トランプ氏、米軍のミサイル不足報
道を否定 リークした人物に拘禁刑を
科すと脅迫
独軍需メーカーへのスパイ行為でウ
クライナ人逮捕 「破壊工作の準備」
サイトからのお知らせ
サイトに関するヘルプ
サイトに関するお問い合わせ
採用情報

================================

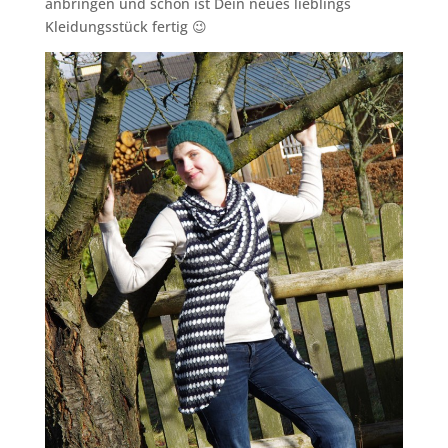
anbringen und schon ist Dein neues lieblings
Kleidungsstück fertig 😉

================================

▸ Assignment: Starting at the line above that contains "anbringen und schon ist Dein neues lieblings", write out each line exactly until the line that contains "Kleidungsstück fertig 😉" has been written, and stop there.

▸ Written reply:
anbringen und schon ist Dein neues lieblings
Kleidungsstück fertig 😉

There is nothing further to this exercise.